Daddy had gotten himself an old Chevy with tail wings. It made popping noises. When you heard it the first time you thought somebody had tied firecrackers to its underside. When I was sitting waiting on the swing and I heard it pop-popping up the street, I’d think, “Swing low sweet chariot, coming for to carry me home,” and go on down to the curb where Mama had dropped me off that night she ran herself into the train.
While I went from this one to that one around town, Mama was supposed to be getting rested. It wasn’t long at all before she was out of the hospital, insurance run dry, Daddy said, and he’d taken her down to Whitfield in Jackson, broken bones and all. He told me she was going to visit the people there for a while, nobody knew how long. She was going to get electric shock treatments. It reminded me of stories Zenie told about the Chickasaws getting removed. They just drifted away from home because everybody said that was what they had to do. I wanted to see my mother before she left. I was thinking Daddy could’ve let me ride with them to Jackson in Mimi’s Plymouth, which he took Mama in because Grandpops said Daddy’s piece of trash wouldn’t make it to the county line. But Daddy said no, Mama was sicker than sick and she needed peace and quiet, that’s all, for a good long time. She was not good company.

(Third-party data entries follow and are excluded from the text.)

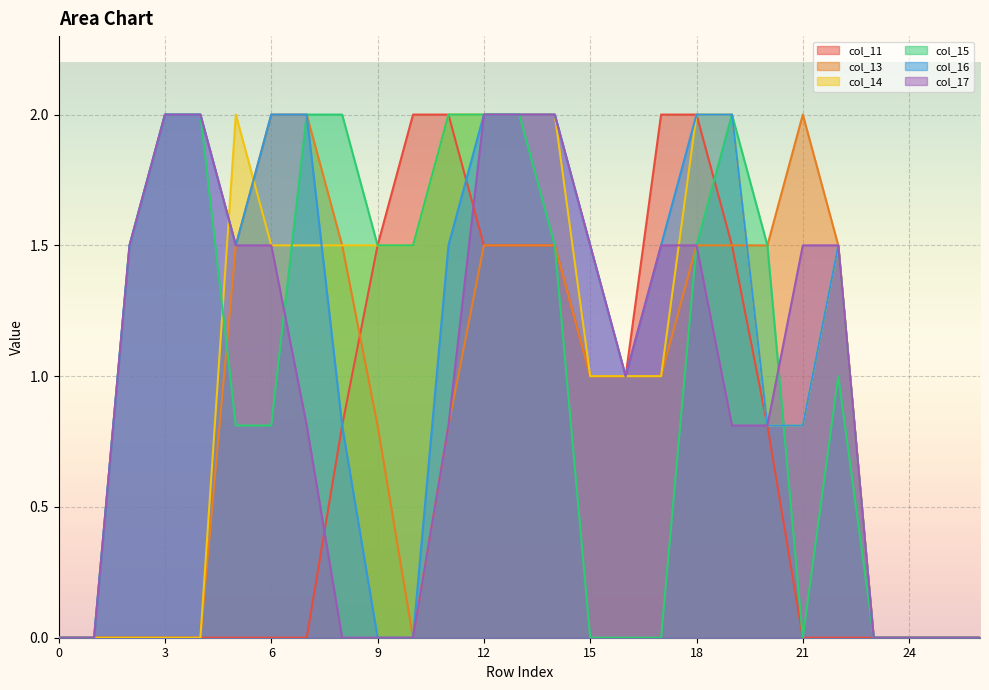

Reading left to right, transcribe all the data shown in this chart.

col_11: 0.0	0.0	0.0	0.0	0.0	0.0	0.0	0.0	0.8	1.5	2.0	2.0	1.5	1.5	1.5	1.0	1.0	2.0	2.0	1.5	0.8	0.0	0.0	0.0	0.0	0.0	0.0
col_13: 0.0	0.0	0.0	0.0	0.0	1.5	2.0	2.0	1.5	0.8	0.0	0.8	1.5	1.5	1.5	1.0	1.0	1.0	1.5	1.5	1.5	2.0	1.5	0.0	0.0	0.0	0.0
col_14: 0.0	0.0	0.0	0.0	0.0	2.0	1.5	1.5	1.5	1.5	1.5	2.0	2.0	2.0	2.0	1.0	1.0	1.0	2.0	2.0	0.8	0.8	1.5	0.0	0.0	0.0	0.0
col_15: 0.0	0.0	1.5	2.0	2.0	0.8	0.8	2.0	2.0	1.5	1.5	2.0	2.0	2.0	1.5	0.0	0.0	0.0	1.5	2.0	1.5	0.0	1.0	0.0	0.0	0.0	0.0
col_16: 0.0	0.0	1.5	2.0	2.0	1.5	2.0	2.0	0.8	0.0	0.0	1.5	2.0	2.0	2.0	1.5	1.0	1.5	2.0	2.0	0.8	0.8	1.5	0.0	0.0	0.0	0.0
col_17: 0.0	0.0	1.5	2.0	2.0	1.5	1.5	0.8	0.0	0.0	0.0	0.8	2.0	2.0	2.0	1.5	1.0	1.5	1.5	0.8	0.8	1.5	1.5	0.0	0.0	0.0	0.0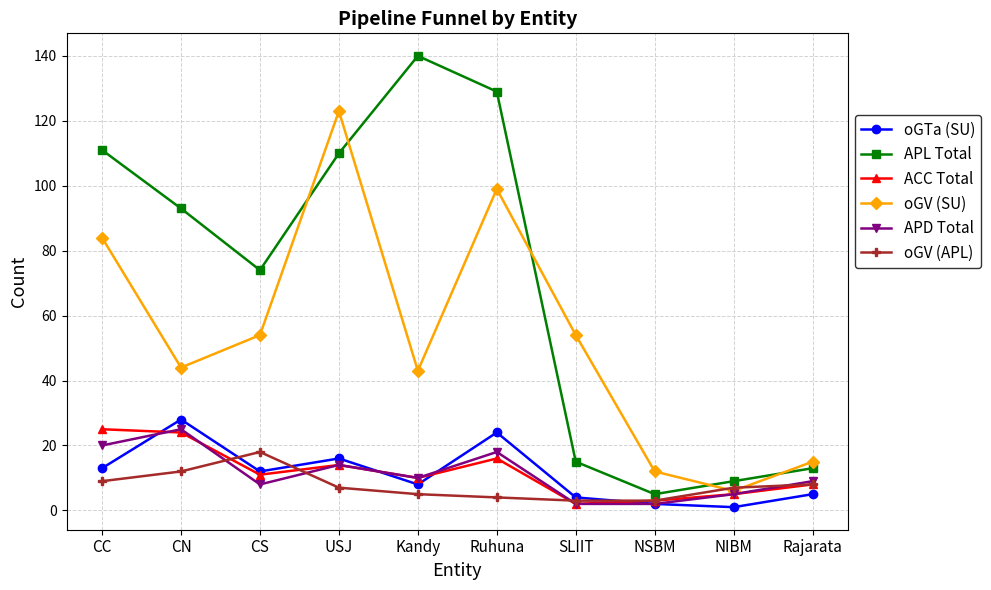

Reading right to left, list all the values displayed in this chart.

oGTa (SU): 5	1	2	4	24	8	16	12	28	13
APL Total: 13	9	5	15	129	140	110	74	93	111
ACC Total: 8	5	3	2	16	10	14	11	24	25
oGV (SU): 15	6	12	54	99	43	123	54	44	84
APD Total: 9	5	2	2	18	10	14	8	25	20
oGV (APL): 8	7	3	3	4	5	7	18	12	9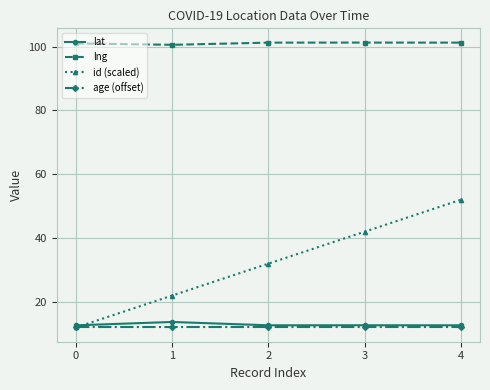

What is the value of the id (scaled) point at the 3rd from the left?

32.0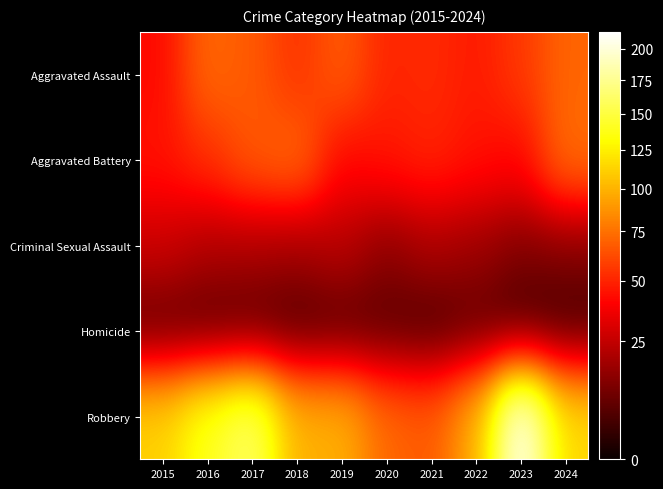

What is the smallest value displayed?

1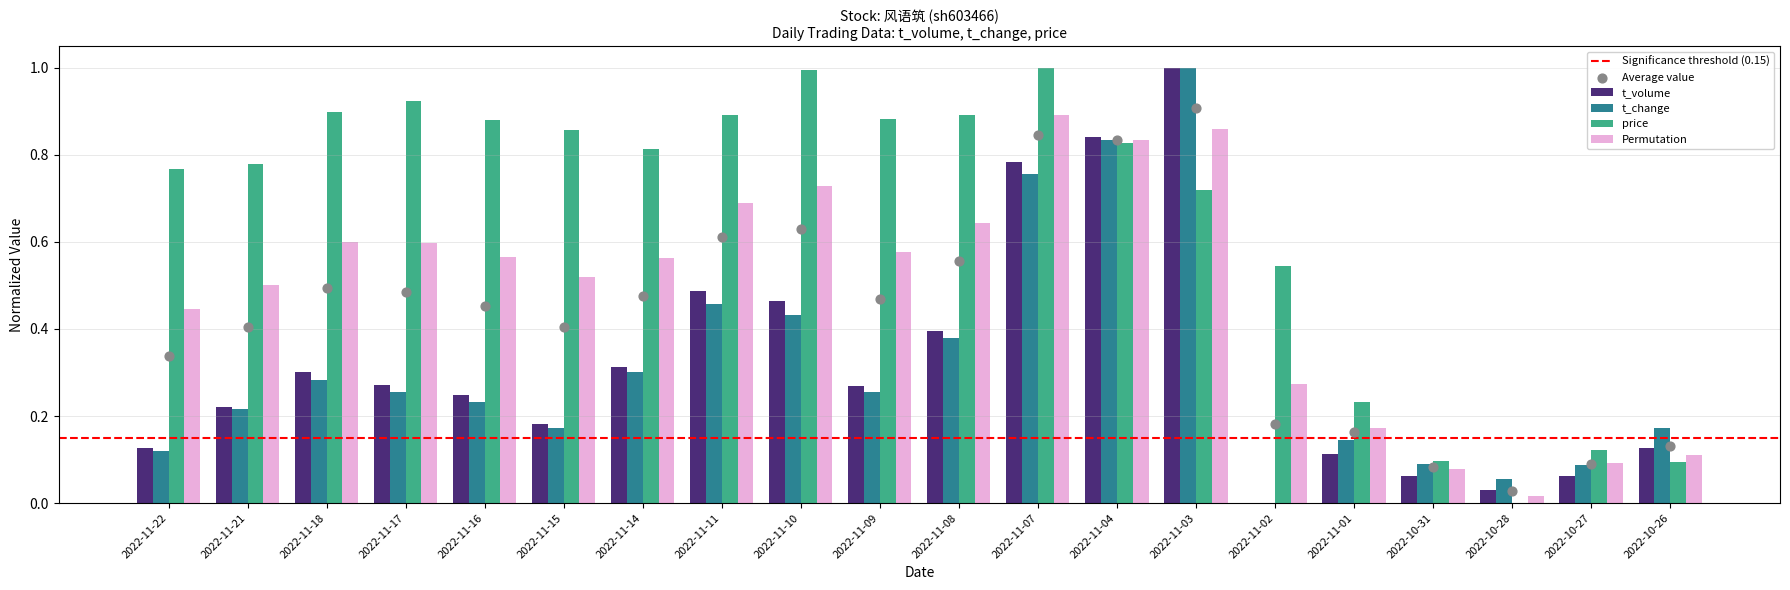

Which category has the highest value in the Permutation series?

2022-11-07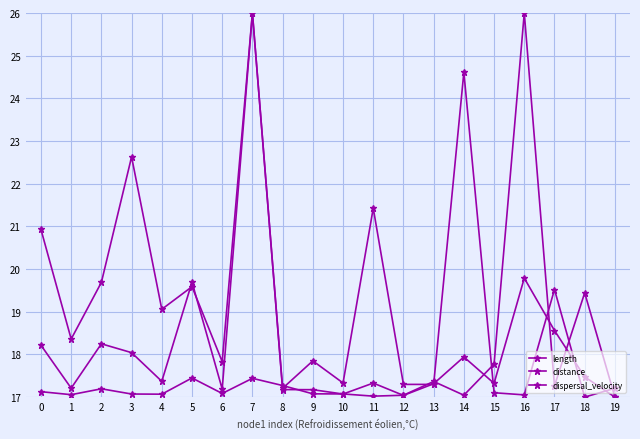

At which category does distance reach its first local valley?

1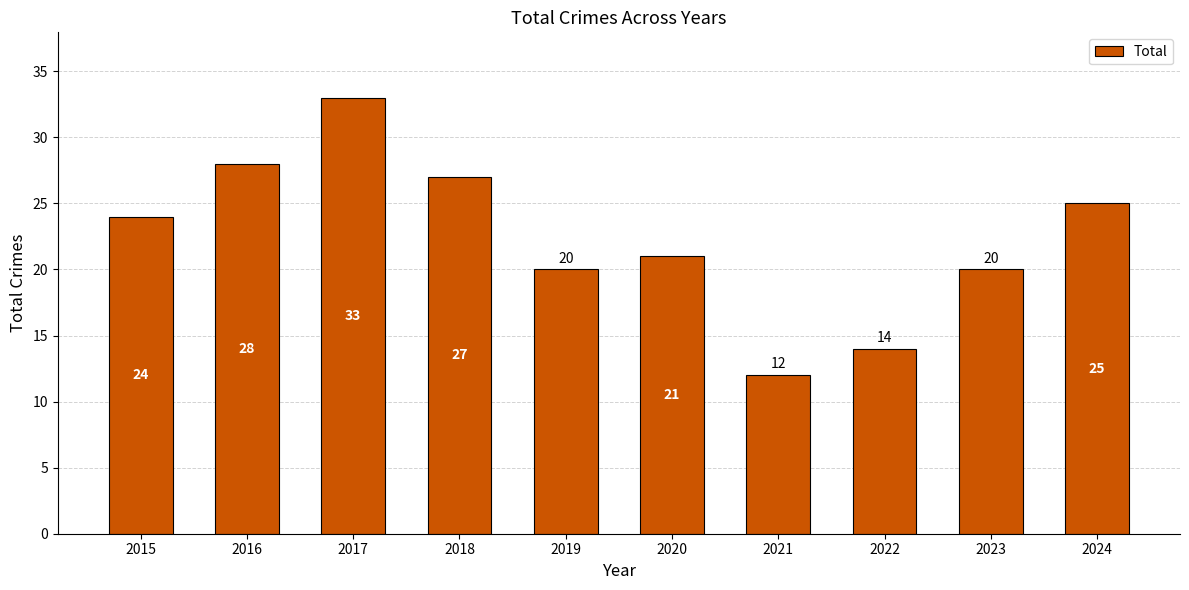

Which label corresponds to the smallest value in the chart?

2021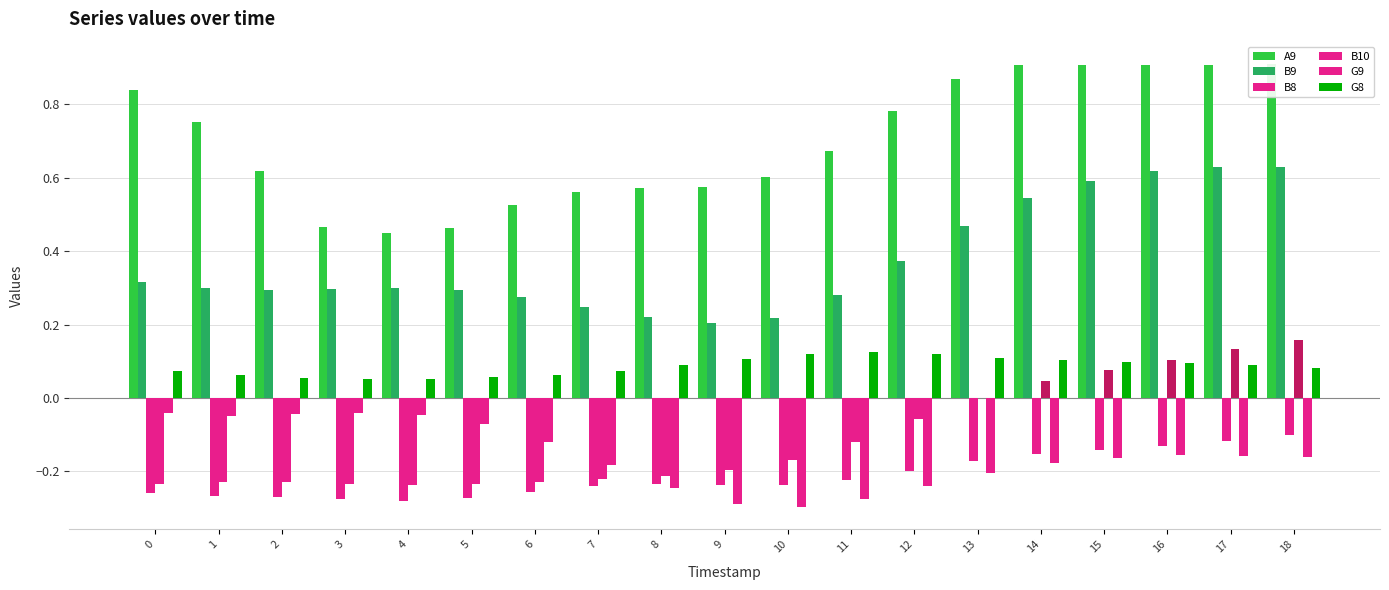

Where is B9 nearest to the value 0?

9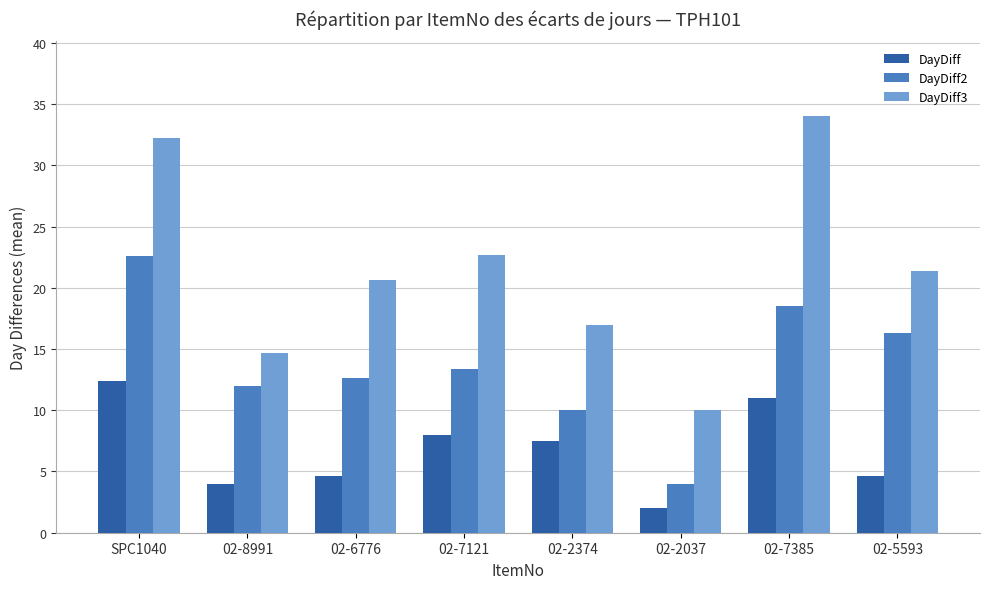

How many data points in DayDiff are less than 7?

4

When Daddy left me off at Mimi’s that first morning after the fire, Zenie was already there. She was in her chair leaning back and fanning herself with one section of the paper while reading another. Mimi had gone back to the hospital to visit my mother. Zenie’s face looked like it had gotten longer since I’d seen her. She wasn’t just reading the paper at her leisure. She was combing through the pages like she was looking for something in particular. Daddy had dropped me at the front, so I slipped in the front door. The living room was dark and still as a pond, so I hightailed it to the back of the house. Zenie stopped reading when I came into the kitchen. She looked hard at my arms.